# YOUR INSTRUCTIONS
Return the naming lines of each record below word for word, leaving out the pictures.

Dataset items:

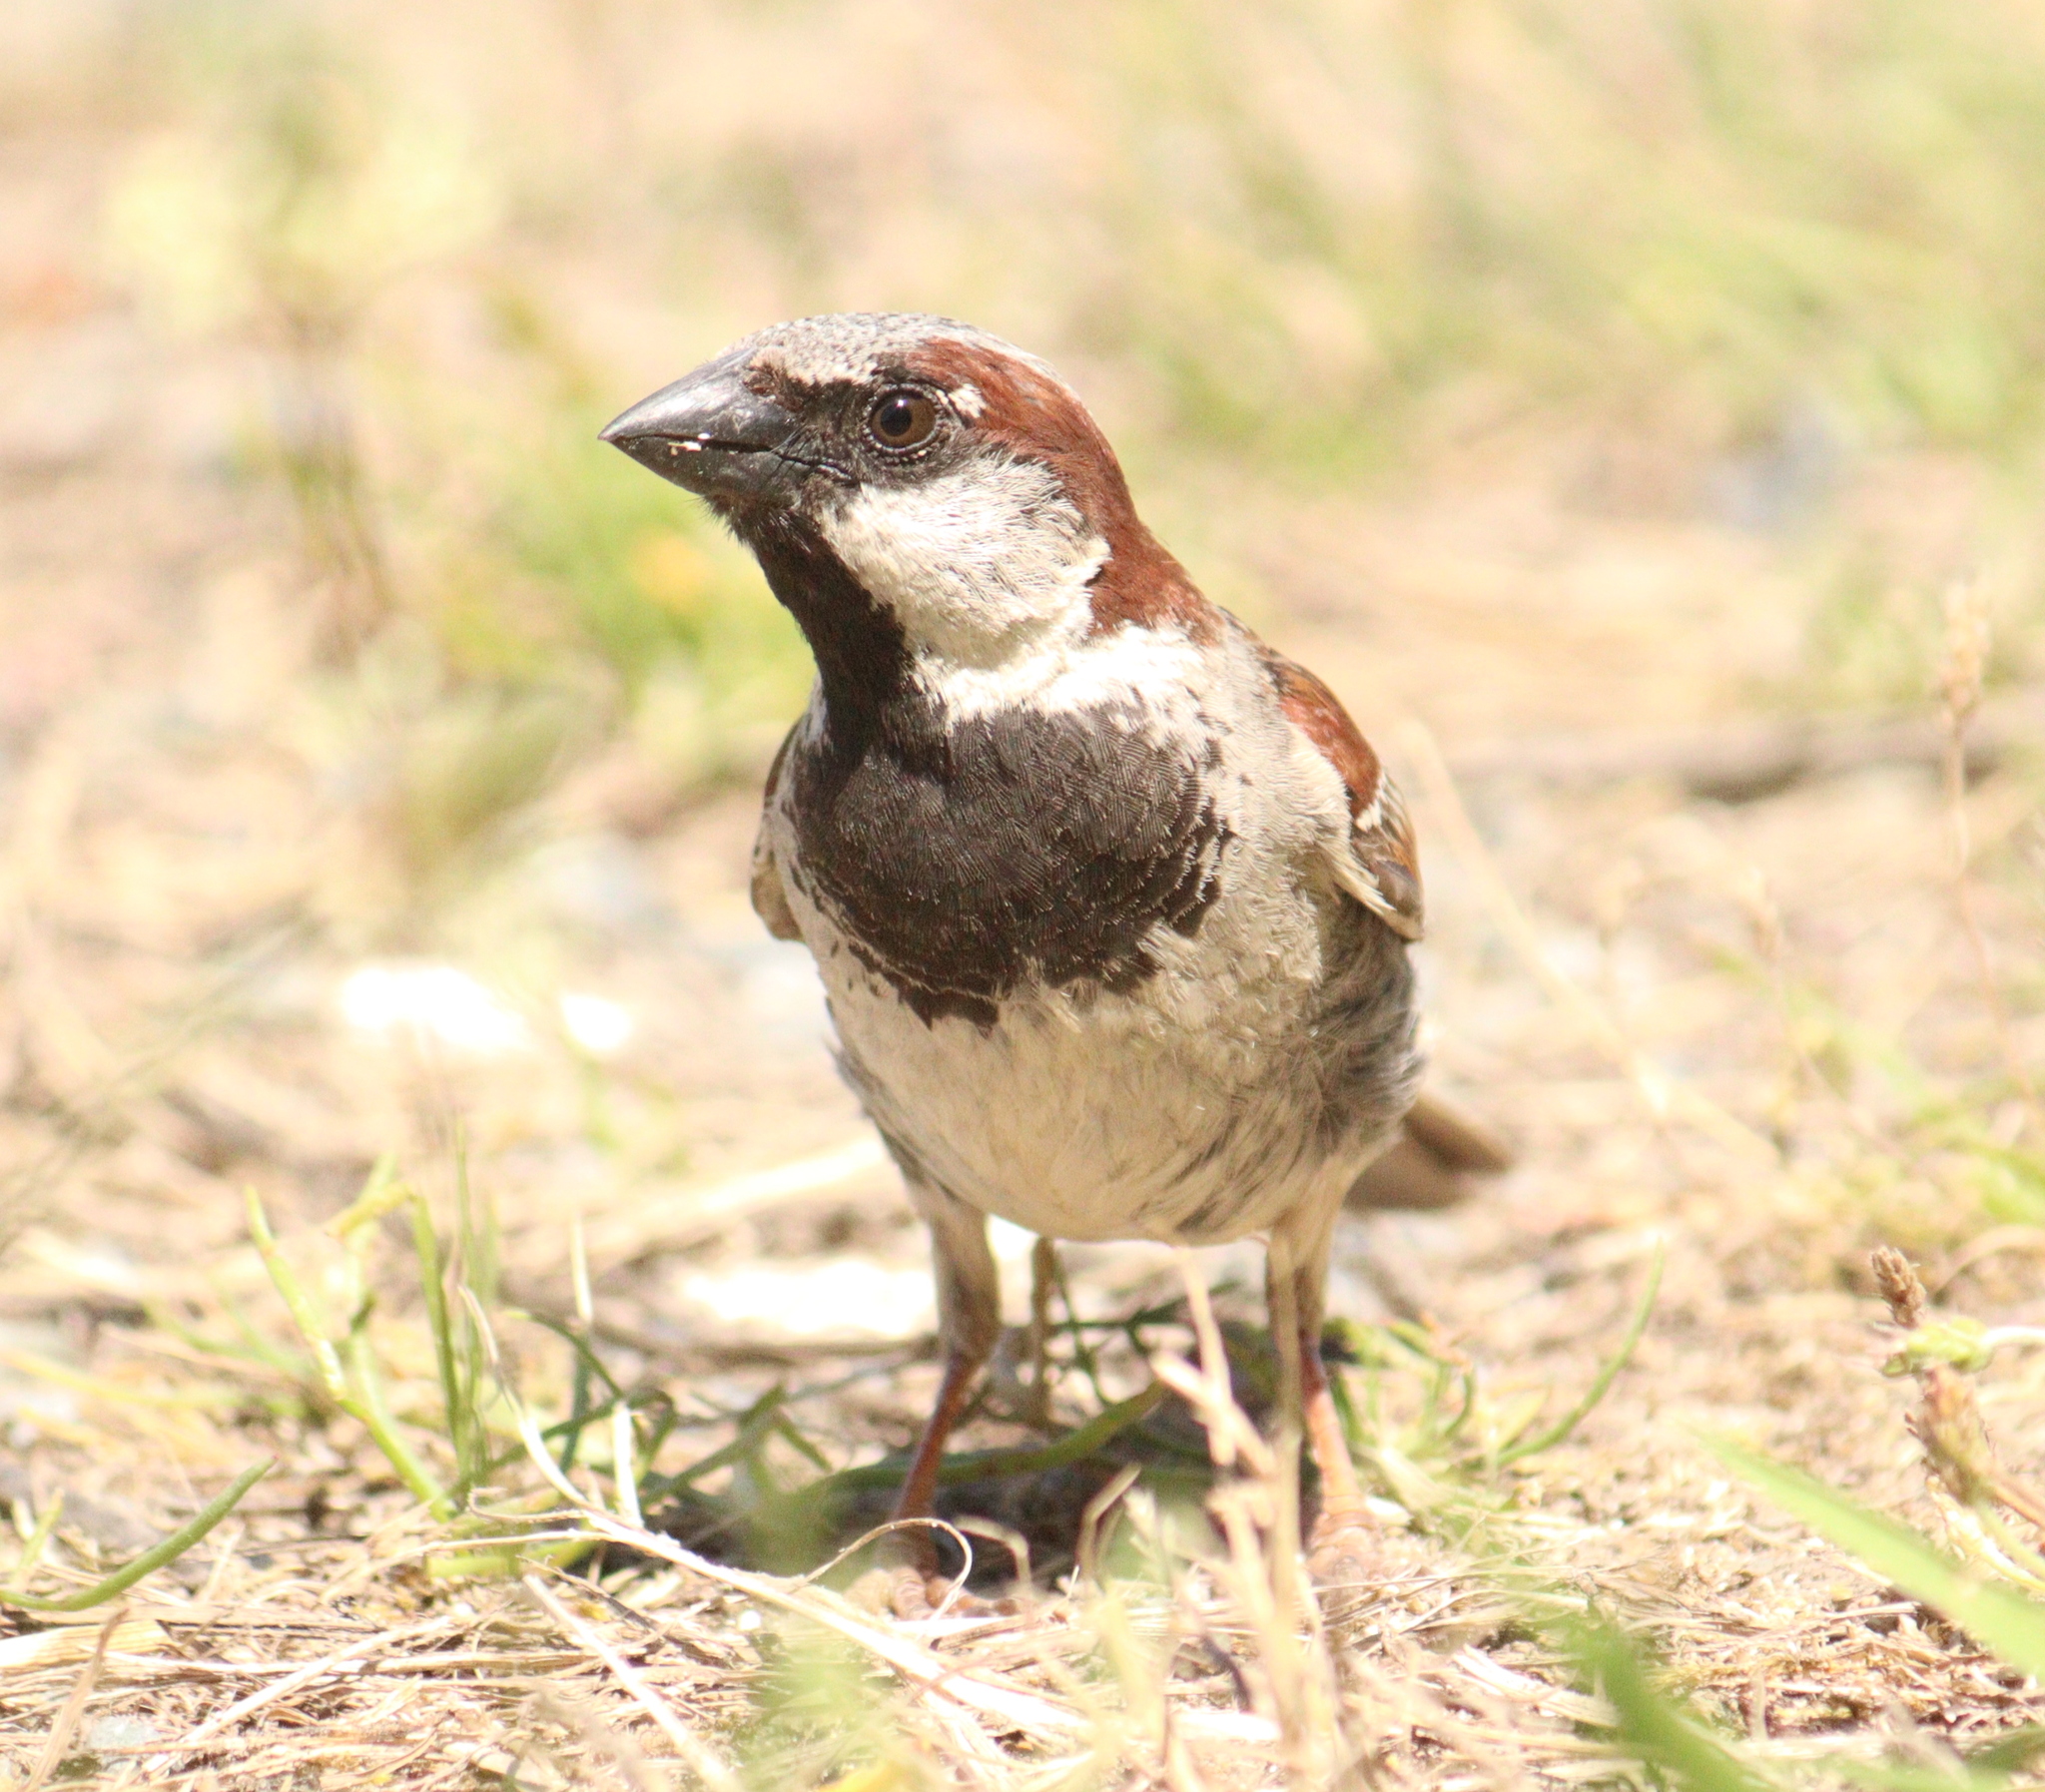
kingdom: Animalia
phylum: Chordata
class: Aves
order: Passeriformes
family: Passeridae
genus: Passer
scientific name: Passer domesticus
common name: House sparrow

# RESPONSE FOR THIS EXERCISE
kingdom: Animalia
phylum: Chordata
class: Aves
order: Passeriformes
family: Passeridae
genus: Passer
scientific name: Passer domesticus
common name: House sparrow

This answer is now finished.